* [Tasks to perform]:
(1) Please turn the paragraph in the Gymkee calorie article that begins "Activities tab. In the client detail screen" into a short bulleted list that keeps its main facts.
(2) Pick up the Gymkee calorie article right after the MET formula and carry it forward.

* [Selected extract]:
···

Where to find calorie data for your clients. How Gymkee calculates calories (for activities and for workouts). The different data sources and what each one means. Why calorie numbers can vary between sources. How to use this data for better coachi...

Written by Dwayne
Updated today

What You'll Learn

  • Where to find calorie data for your clients

  • How Gymkee calculates calories (for activities and for workouts)

  • The different data sources and what each one means

  • Why calorie numbers can vary between sources

  • How to use this data for better coaching decisions

Where to Find Client Calorie Data

Calorie data for your clients appears in several places on Gymkee:

Activities tab. In the client detail screen, the Activities tab shows all logged and synced activities. Each activity row displays the calories burned (when available). Click on any activity to see the full detail, including whether the calories came from a wearable or from Gymkee's MET estimation.

Weekly summary. At the top of the Activities tab, the weekly summary card shows the total calories burned across all activities and workouts for the selected week, along with total duration and activity count.

Completed workouts. When a client finishes a workout (séance) on Gymkee, the workout data includes an estimated calorie burn. This appears in the workout history.

How Gymkee Calculates Calories

Gymkee uses two different calculation methods depending on the type of activity.

For activities (running, cycling, swimming, etc.)

Gymkee applies the standard MET formula:

Calories = MET x weight (kg) x duration (hours)

···

* [Data provided]:
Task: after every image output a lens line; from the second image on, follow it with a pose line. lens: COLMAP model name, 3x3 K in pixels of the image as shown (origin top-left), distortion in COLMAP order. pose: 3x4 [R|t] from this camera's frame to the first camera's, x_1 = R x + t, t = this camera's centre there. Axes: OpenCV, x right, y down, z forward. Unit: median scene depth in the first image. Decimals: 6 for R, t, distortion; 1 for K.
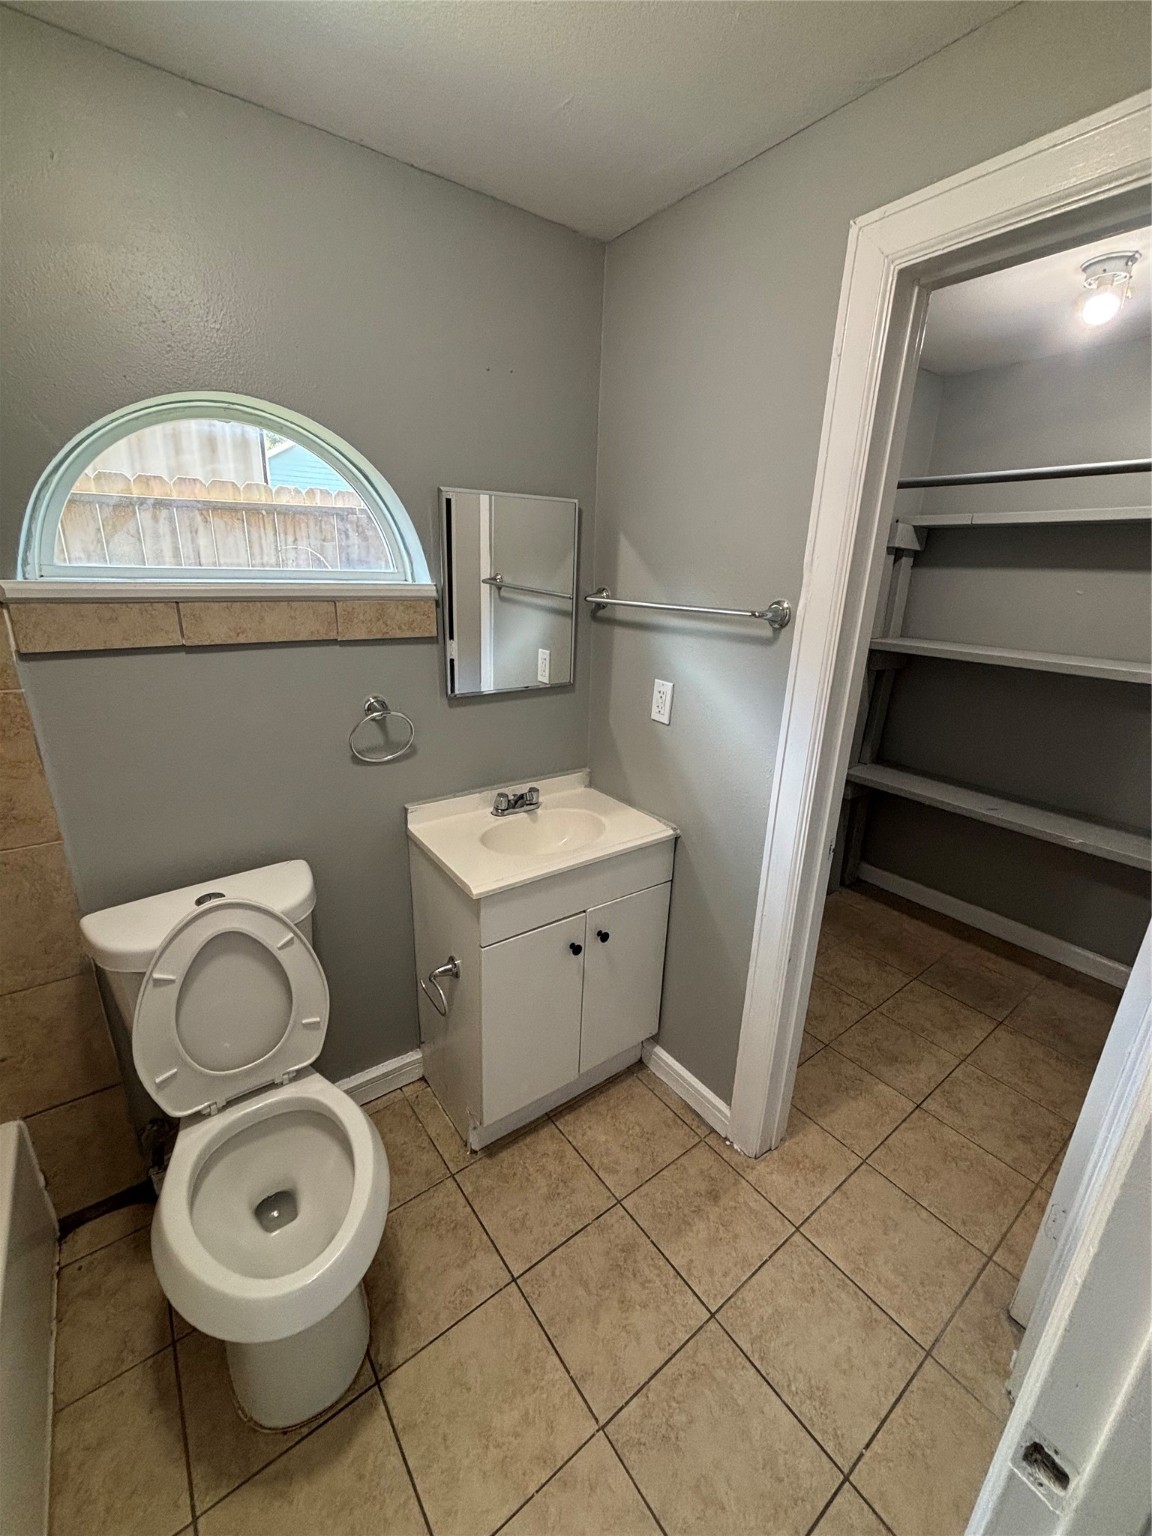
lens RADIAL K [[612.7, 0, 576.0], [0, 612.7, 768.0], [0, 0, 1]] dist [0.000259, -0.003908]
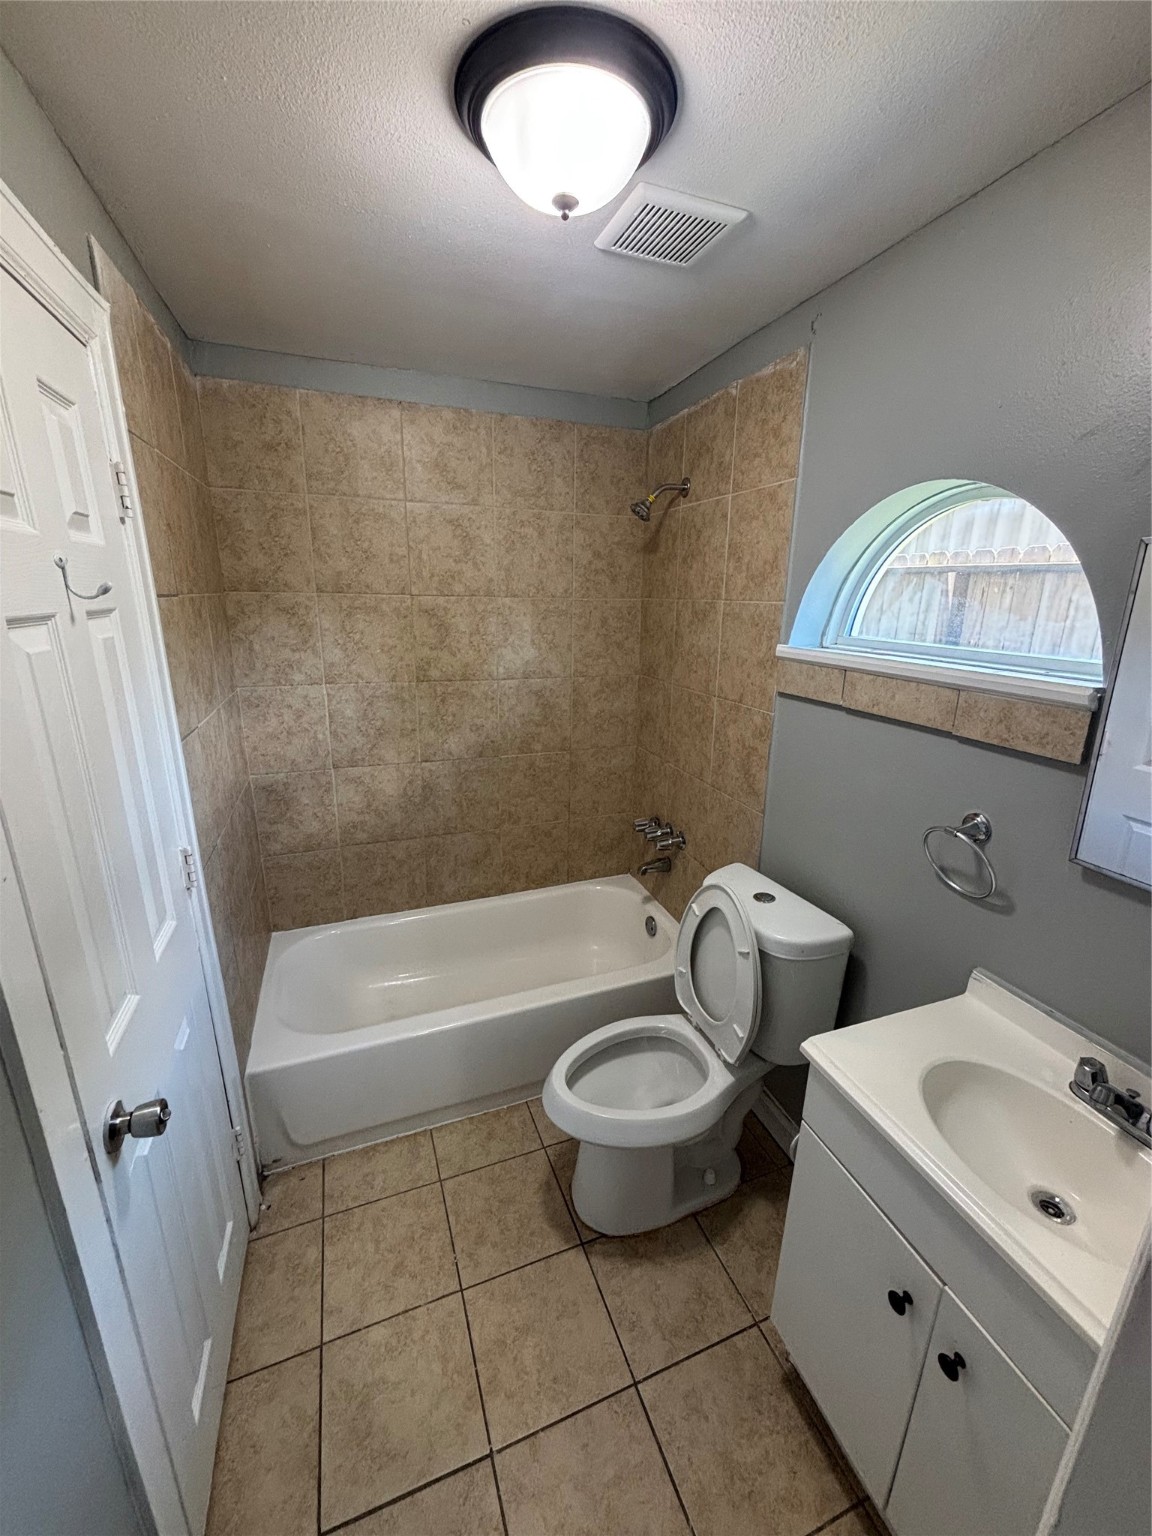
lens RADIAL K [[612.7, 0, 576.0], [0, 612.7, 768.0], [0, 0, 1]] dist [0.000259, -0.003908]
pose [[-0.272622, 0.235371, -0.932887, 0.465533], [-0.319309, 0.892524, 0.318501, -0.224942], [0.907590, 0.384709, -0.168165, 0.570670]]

···

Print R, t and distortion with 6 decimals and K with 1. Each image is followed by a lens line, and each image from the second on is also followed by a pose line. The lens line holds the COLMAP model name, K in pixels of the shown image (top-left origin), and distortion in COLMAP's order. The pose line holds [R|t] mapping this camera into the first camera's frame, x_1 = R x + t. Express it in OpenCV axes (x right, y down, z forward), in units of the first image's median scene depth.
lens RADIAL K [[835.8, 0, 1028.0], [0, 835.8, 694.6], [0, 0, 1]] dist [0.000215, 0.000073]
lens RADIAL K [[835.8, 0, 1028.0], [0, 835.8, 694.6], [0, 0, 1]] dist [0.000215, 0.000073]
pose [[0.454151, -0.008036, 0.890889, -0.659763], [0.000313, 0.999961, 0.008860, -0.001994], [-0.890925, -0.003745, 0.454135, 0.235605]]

···

* [Responses by task]:
(1)
- Location: the Activities tab in the client detail screen
- Content: all logged and synced activities
- Each activity row shows calories burned, when available
- Clicking an activity opens its full detail, which shows whether the calories came from a wearable or from Gymkee's MET estimation

(2)
MET (Metabolic Equivalent of Task) is a research-backed measure of exercise intensity. Walking has a MET of about 3.8. Running ranges from 6.5 to 14.8 depending on speed. Gymkee assigns MET values from the Compendium of Physical Activities for over 75 activity types across 12 categories.

Each activity type has up to three intensity levels (Low, Moderate, High), each with a different MET value. Example: outdoor cycling uses MET 4.0 for Low, MET 8.0 for Moderate, and MET 12.0 for High.

The client's body weight is pulled from their profile. If no weight is recorded, Gymkee defaults to 70 kg.

For workouts (strength training)

Strength training calorie estimation is more complex. Gymkee uses a 4-layer priority waterfall:

  1. Wearable active energy. If the client wore a connected device (Apple Watch, Garmin, etc.) during the workout, Gymkee reads the calorie data directly from Apple Health or Google Health Connect. This is the most accurate source.

  2. Heart rate formula. If wearable calorie data is not available but heart rate samples are, Gymkee applies the Keytel 2005 formula using the client's average heart rate, weight, age, gender, and VO2max (if available from the last 90 days).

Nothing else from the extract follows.